Illusions bloomed on a temporary stage (1980s)
In 1980s Tokyo, temporary stages were set up on the streets, where young people performed impromptu plays and performances. The spirit of underground theater, as represented by Karajuro Karo and Shuji Terayama, intermingled with traditional street performance, creating a new performing arts space on the streets. The margins of the city, such as gaps between buildings, corners of parks, and under pedestrian bridges, became stages on which the freedom of improvisation and physical expression was unleashed.
The background of this period was the transformation of the city after a period of rapid economic growth and the transformation of youth culture. As a form of resistance to controlled education and standardized values, the artists who ventured out into the streets were oriented toward performing arts outside of the system. There was "freedom" and "rebellion," but at the same time, there was an ephemeral nature that disappeared on the spot. The performers on the temporary stage were like flowers that bloomed in the city, blooming and fading away, and then becoming legendary.

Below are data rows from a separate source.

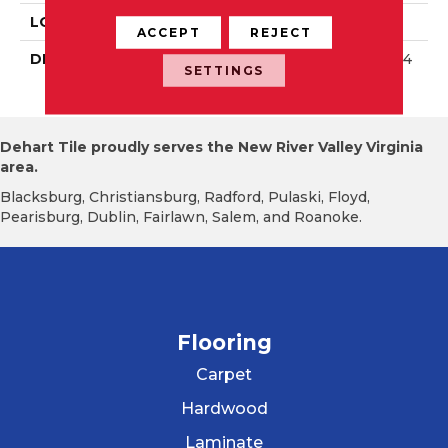
LOOK
Wall
ACCEPT
REJECT
DESCRIPTION
Matte Balance, Square, 4
SETTINGS
X4, Matte
Dehart Tile proudly serves the New River Valley Virginia
area.
Blacksburg, Christiansburg, Radford, Pulaski, Floyd,
Pearisburg, Dublin, Fairlawn, Salem, and Roanoke.
Flooring
Carpet
Hardwood
Laminate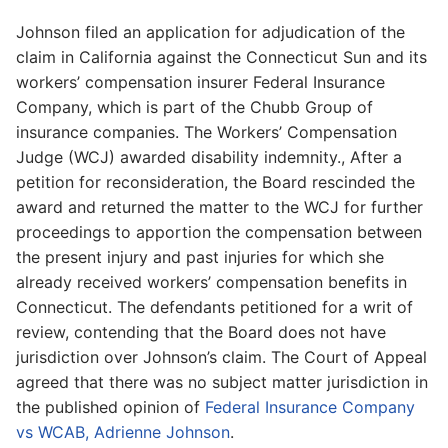
Johnson filed an application for adjudication of the
claim in California against the Connecticut Sun and its
workers’ compensation insurer Federal Insurance
Company, which is part of the Chubb Group of
insurance companies. The Workers’ Compensation
Judge (WCJ) awarded disability indemnity., After a
petition for reconsideration, the Board rescinded the
award and returned the matter to the WCJ for further
proceedings to apportion the compensation between
the present injury and past injuries for which she
already received workers’ compensation benefits in
Connecticut. The defendants petitioned for a writ of
review, contending that the Board does not have
jurisdiction over Johnson’s claim. The Court of Appeal
agreed that there was no subject matter jurisdiction in
the published opinion of
Federal Insurance Company
vs WCAB, Adrienne Johnson
.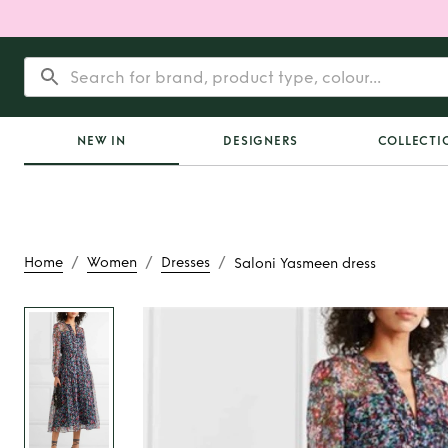
NEW IN
DESIGNERS
COLLECTI
/
/
/
Home
Women
Dresses
Saloni Yasmeen dress
Rent
Saloni Yasme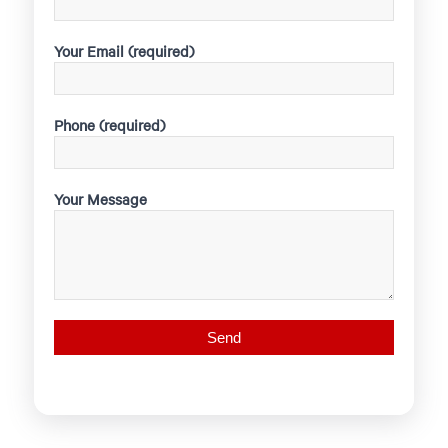
Your Email (required)
Phone (required)
Your Message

On the other hand, in this space where the distance between the performers and the audience was extremely close, the boundary between the performers and the audience was also blurred. The culture of the temporary stage that blossomed in the cities of the 1980s can be seen as a symbol of "freedom" that has been forgotten in today's increasingly institutionalized art world. The culture of the temporary stage, which flourished in the city in the 1980s, is a forgotten symbol of "freedom" in today's age of institutionalized art.